End-to-End EV and Charging Infrastructure Lacks a Trust Model	There is no consensus on end-to-end trusted communication standards for securing communications between the electric vehicle and the charging infrastructure.
EV/Charging Infrastructure Lacks Cybersecurity Testing	There is a lack of formal cybersecurity testing and assessment applied to the entire EV charging infrastructure.
Wireless Chargers Lack Common Cybersecurity Guidelines	Light passenger EVs, electric buses and electric trucks have similar wireless charging communications paths, and none of them have guidance on the unique cybersecurity requirements specifically for wireless charging.
EV Over-the-Air (OTA) Infrastructure Update Capability Is Immature	Current EV infrastructure (i.e. EVSEs, Smart Meters, Advanced Metering Infrastructure-AMI, Demand Energy Response equipment, etc). OTA update capability is immature and insecure and vulnerable to cyberattacks. Insecure legacy equipment will need to be addressed at the same time as new EV equipment is designed to have better and more secure OTA capabilities.
Commercial EVSE Lack of Common Physical Security Guidelines	Physical damage to commercial EVSEs can result in nonoperational units which could have an adverse effect on consumer confidence in EVs in general. Some types of physical damage whether intentional or not, may expose the public to harmful electric current levels. There is a lack of common Physical Security Guidelines for Commercial EVSE Physical Security.
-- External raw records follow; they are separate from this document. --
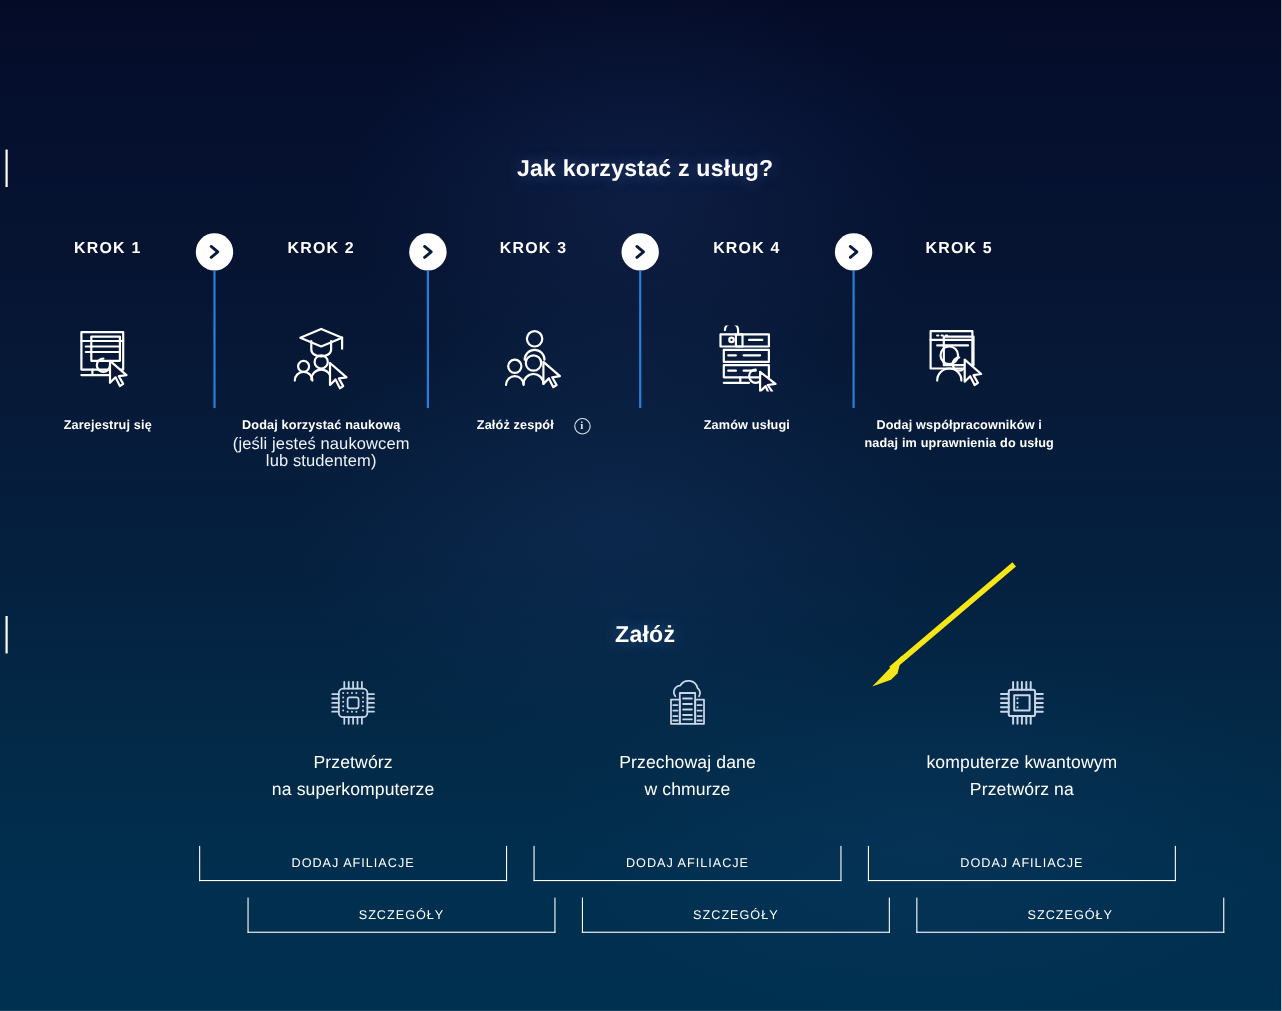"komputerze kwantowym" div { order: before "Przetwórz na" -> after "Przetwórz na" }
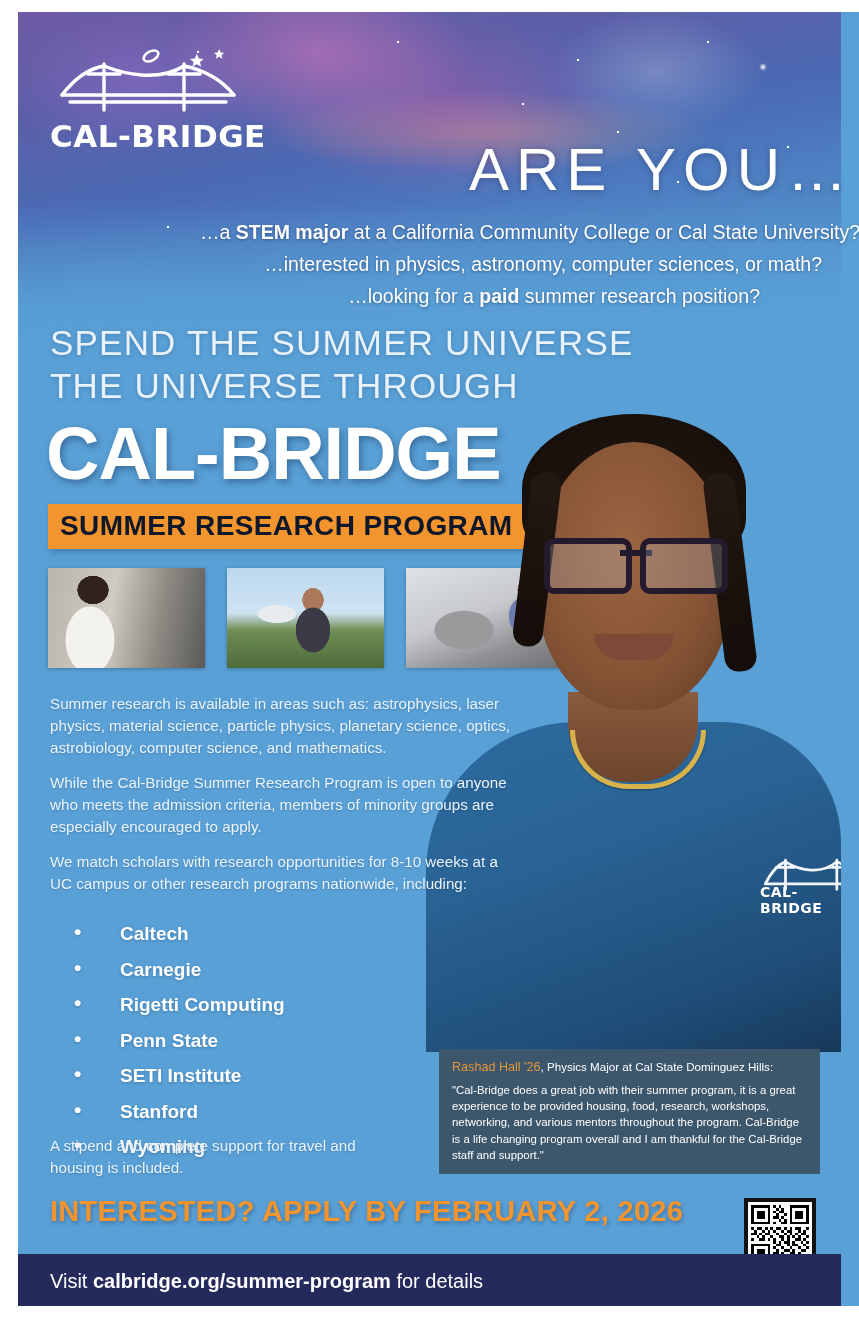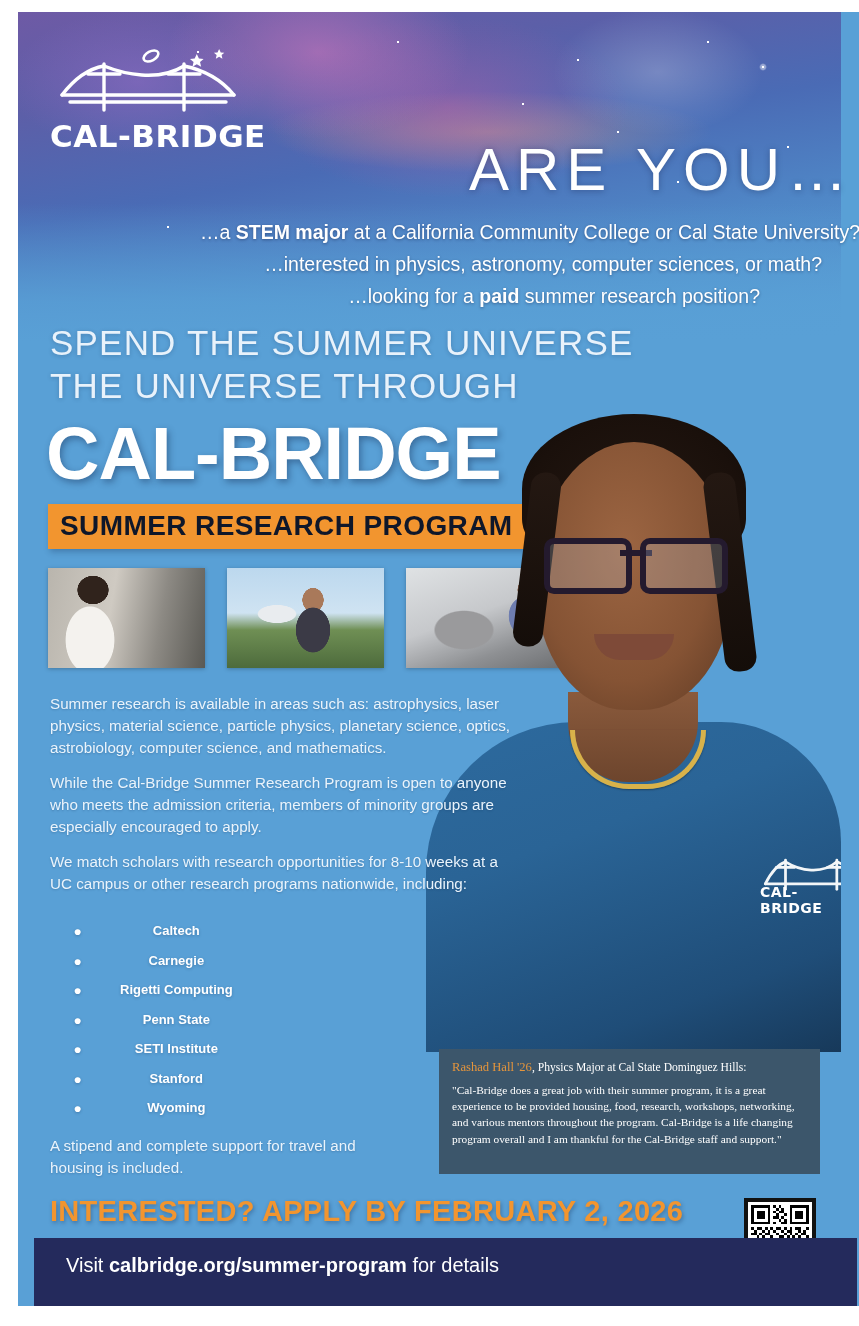"Caltech" ul.schools li { font-size: 13px -> 19px; text-align: center -> none }
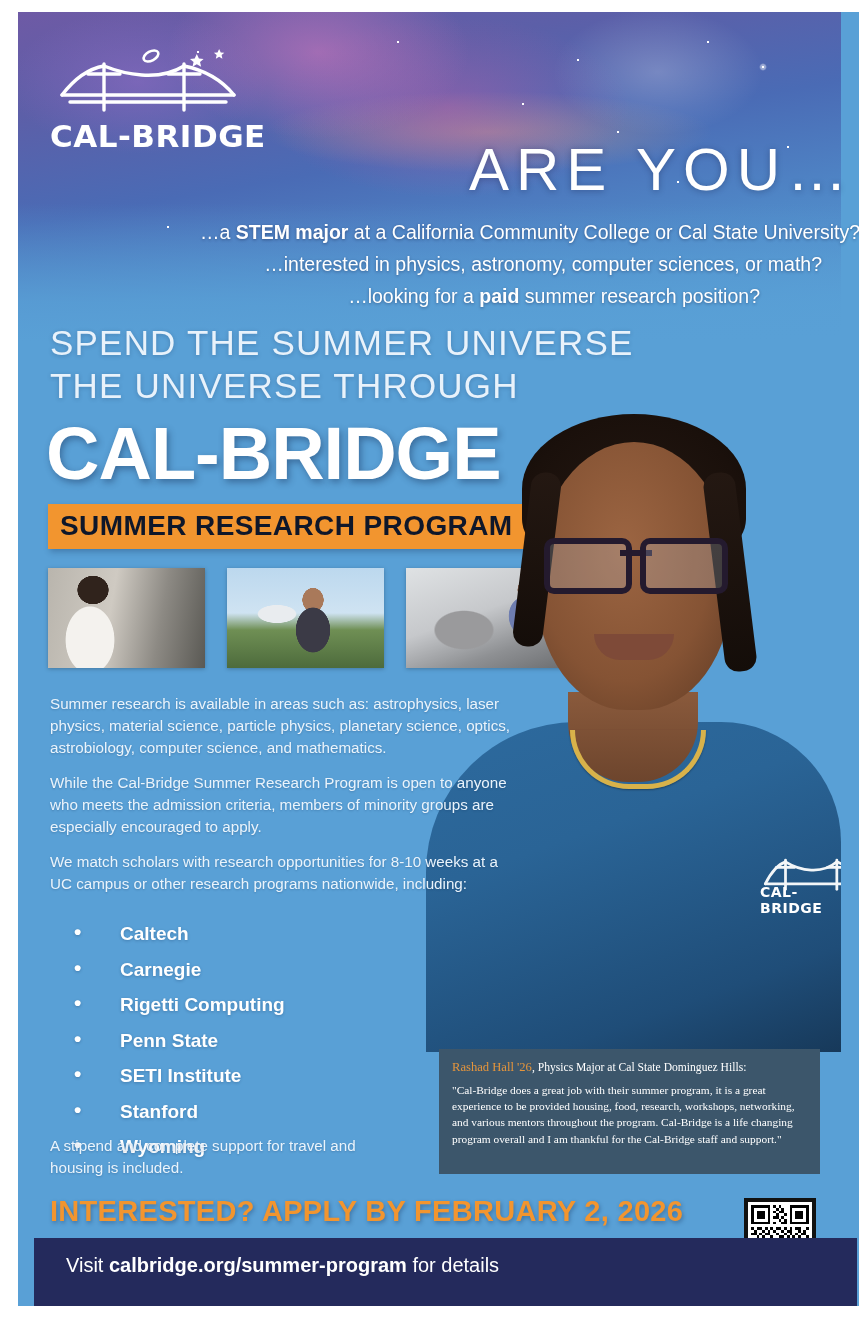"Rashad Hall '26, Physics Major" .quote { font-family: Liberation Serif, serif -> none }
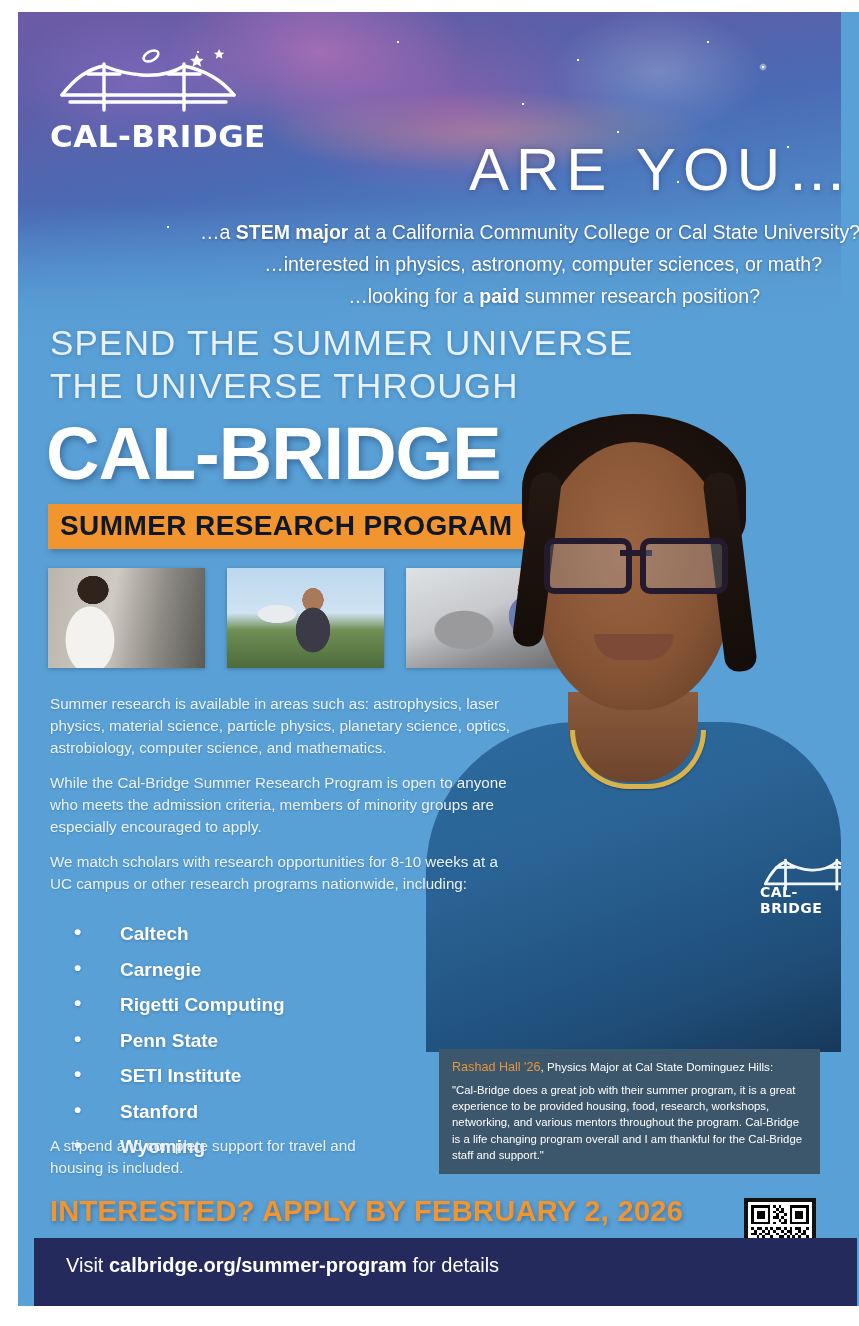"Visit calbridge.org/summer-program for" .footer { height: 68px -> 52px; left: 16px -> 0 }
Throughout the technical meeting, participants particularly focused on two of these gaps as critical for government and industry to address:

1.The lack of security best practices for EVSE charging infrastructure
2.The lack of an end-to-end trust model for validating communications

Addressing these critical gaps should help focus and frame coordination between the relevant stakeholders in the energy, transportation, and communication sectors.